(ABOUT THIS EXERCISE) Every line below that carries the word "happening" needs to be copied.

(INPUT DATA)
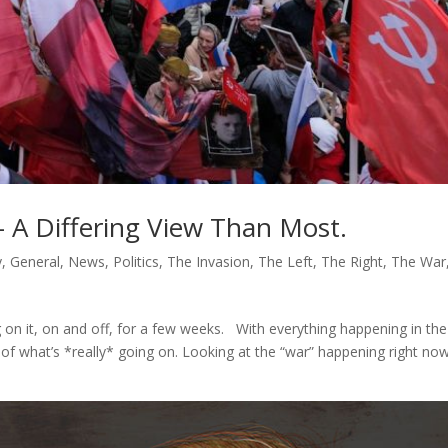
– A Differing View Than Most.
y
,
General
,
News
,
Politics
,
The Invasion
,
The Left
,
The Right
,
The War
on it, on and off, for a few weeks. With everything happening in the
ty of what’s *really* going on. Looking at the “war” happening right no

(SOLUTION BELOW)
on it, on and off, for a few weeks. With everything happening in the
ty of what’s *really* going on. Looking at the “war” happening right no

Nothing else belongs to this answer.